*** Records supplied ***
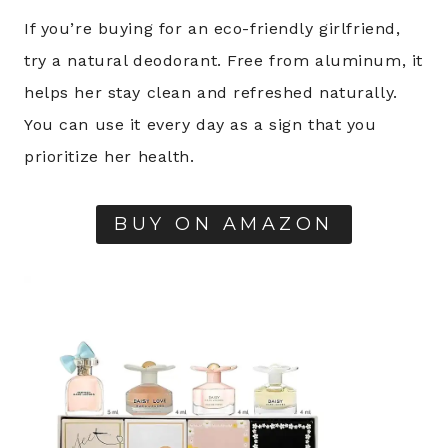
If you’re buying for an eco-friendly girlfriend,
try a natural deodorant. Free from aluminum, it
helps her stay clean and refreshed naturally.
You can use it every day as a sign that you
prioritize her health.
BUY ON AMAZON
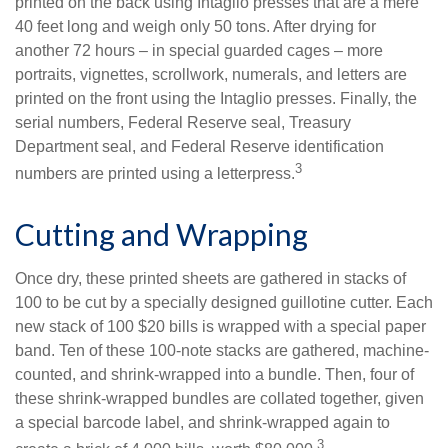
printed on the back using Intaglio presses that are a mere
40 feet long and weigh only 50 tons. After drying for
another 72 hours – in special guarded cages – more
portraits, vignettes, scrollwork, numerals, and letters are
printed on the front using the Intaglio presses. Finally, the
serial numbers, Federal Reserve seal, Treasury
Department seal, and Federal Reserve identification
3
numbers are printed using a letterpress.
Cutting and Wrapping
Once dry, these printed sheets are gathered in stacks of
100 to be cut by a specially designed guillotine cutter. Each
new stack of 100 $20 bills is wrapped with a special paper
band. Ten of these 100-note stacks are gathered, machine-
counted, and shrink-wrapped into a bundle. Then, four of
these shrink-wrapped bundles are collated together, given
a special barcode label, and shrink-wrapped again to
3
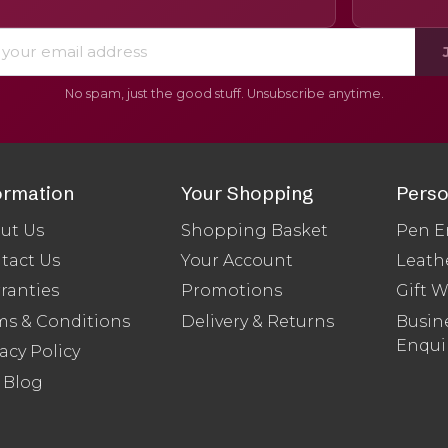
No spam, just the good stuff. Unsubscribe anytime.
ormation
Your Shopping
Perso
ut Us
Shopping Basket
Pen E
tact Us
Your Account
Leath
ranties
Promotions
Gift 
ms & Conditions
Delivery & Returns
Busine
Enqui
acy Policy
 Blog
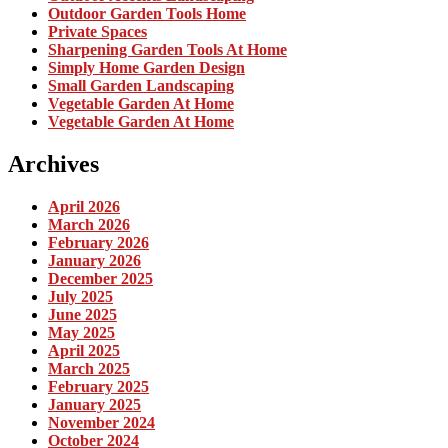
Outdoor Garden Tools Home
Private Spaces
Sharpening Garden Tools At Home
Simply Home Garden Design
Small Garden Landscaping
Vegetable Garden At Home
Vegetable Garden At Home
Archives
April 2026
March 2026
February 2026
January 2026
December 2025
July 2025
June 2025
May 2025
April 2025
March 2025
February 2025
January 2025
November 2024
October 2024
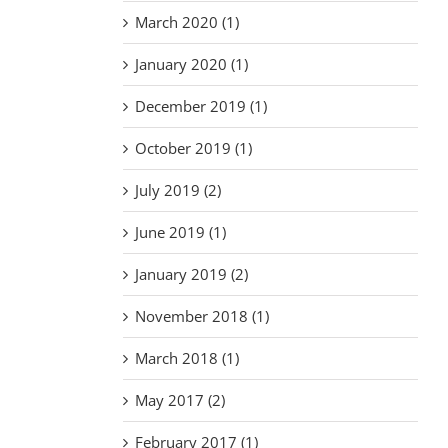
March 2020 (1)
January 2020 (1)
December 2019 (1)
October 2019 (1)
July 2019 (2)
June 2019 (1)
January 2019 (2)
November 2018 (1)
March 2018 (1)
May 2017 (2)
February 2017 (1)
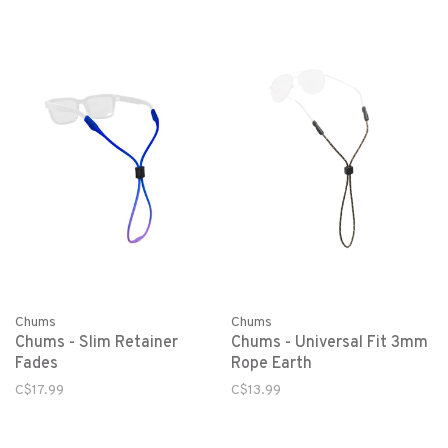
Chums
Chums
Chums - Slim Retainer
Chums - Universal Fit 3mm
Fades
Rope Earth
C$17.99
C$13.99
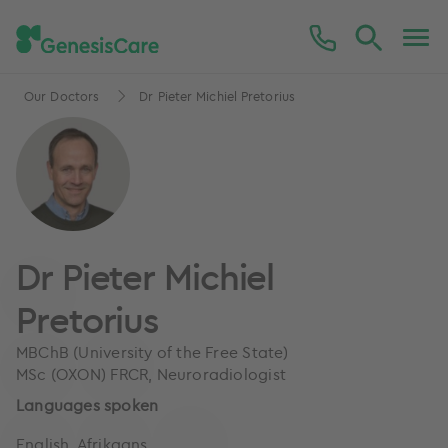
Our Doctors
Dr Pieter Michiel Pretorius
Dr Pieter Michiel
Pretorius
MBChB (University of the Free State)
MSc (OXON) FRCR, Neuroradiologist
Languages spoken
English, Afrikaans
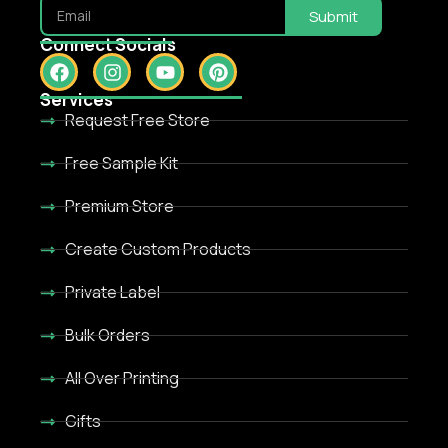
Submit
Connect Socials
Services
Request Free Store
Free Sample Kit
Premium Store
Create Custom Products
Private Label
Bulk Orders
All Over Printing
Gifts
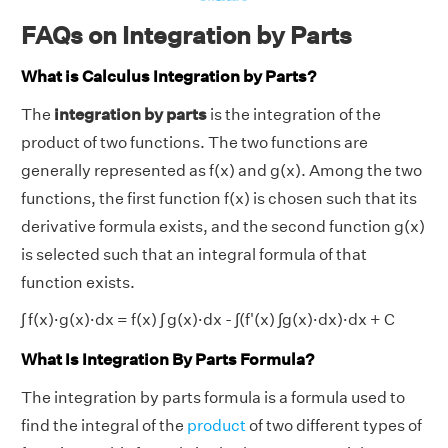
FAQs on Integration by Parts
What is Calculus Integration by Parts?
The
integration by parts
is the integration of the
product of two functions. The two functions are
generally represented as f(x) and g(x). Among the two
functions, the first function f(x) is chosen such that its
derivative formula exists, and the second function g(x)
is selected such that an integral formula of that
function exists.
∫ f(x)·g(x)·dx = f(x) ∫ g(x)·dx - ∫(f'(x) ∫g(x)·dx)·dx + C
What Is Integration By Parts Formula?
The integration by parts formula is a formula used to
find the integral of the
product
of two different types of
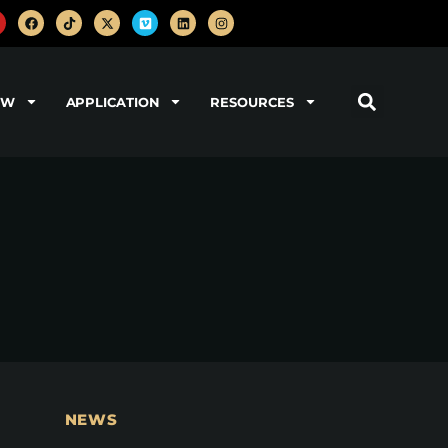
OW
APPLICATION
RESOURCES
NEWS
*** End of Records supplied ***
What lines in the material above include "numbers"? Copy every one of them.

* _Response area_:
serial numbers, Federal Reserve seal, Treasury
numbers are printed using a letterpress.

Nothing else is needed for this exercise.